Quando a giugno è proseguita l’escalation nel golfo Persico, con l’attacco contro due petroliere, era tornata attuale la considerazione del capo della diplomazia britannica che a maggio aveva evocato il rischio di una guerra “per distrazione”. Il senso era che per quanto nessun protagonista coinvolto cercasse lo scontro, questo non era solo possibile, ma rischiava di diventare inevitabile.

Dal 14 settembre ci siamo pericolosamente avvicinati a questo scenario con l’attacco contro le strutture petrolifere saudite dell’Aramco nell’est del paese e le ripercussioni in tutto il mondo.

La guerra, però, non è ancora inevitabile, anche se è evidente la tentazione di rappresaglie contro l’Iran, indicato sempre più insistentemente come aggressore dall’Arabia Saudita e, con più prudenza, anche dagli Stati Uniti.

La guerra non è ancora inevitabile perché tutti sono perfettamente consapevoli del fatto che una rappresaglia contro l’Iran potrebbe incendiare la regione. Il rischio è doppio: da una parte quello di scatenare un conflitto militare devastante e prolungato, dall’altra quello di destabilizzare l’economia mondiale con un’ascesa incontrollata del prezzo del petrolio.

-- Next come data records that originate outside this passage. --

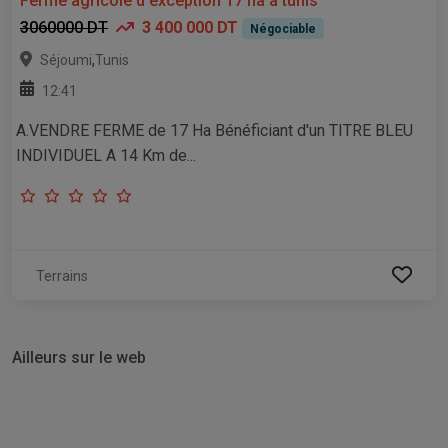
Ferme agricole d'exception 17 ha a tunis
3060000 DT
3 400 000 DT
Négociable
,
Séjoumi
Tunis
12:41
A.VENDRE FERME de 17 Ha Bénéficiant d'un TITRE BLEU
INDIVIDUEL A 14 Km de...
Terrains
Ailleurs sur le web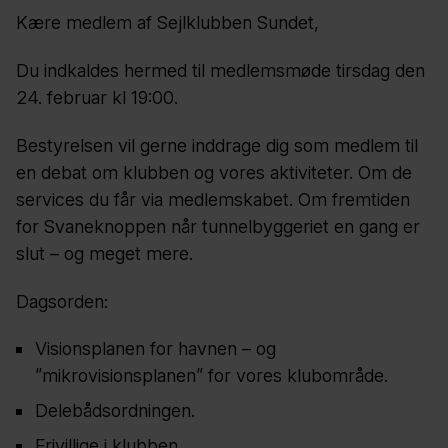
Kære medlem af Sejlklubben Sundet,
Du indkaldes hermed til medlemsmøde tirsdag den
24. februar kl 19:00.
Bestyrelsen vil gerne inddrage dig som medlem til
en debat om klubben og vores aktiviteter. Om de
services du får via medlemskabet. Om fremtiden
for Svaneknoppen når tunnelbyggeriet en gang er
slut – og meget mere.
Dagsorden:
Visionsplanen for havnen – og
”mikrovisionsplanen” for vores klubområde.
Delebådsordningen.
Frivillige i klubben.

A questo punto è giusto cercare di capire le motivazioni dei protagonisti. Cominciamo dall’Iran, che sembra aver scelto la linea dura anche se Teheran ha negato di aver organizzato l’attacco contro la raffineria saudita. Vicino al soffocamento a causa delle sanzioni statunitensi, l’Iran ha innescato l’escalation riprendendo, per tappe, le sue attività nucleari e moltiplicando i gesti provocatori (compresa la distruzione di un drone dell’esercito statunitense).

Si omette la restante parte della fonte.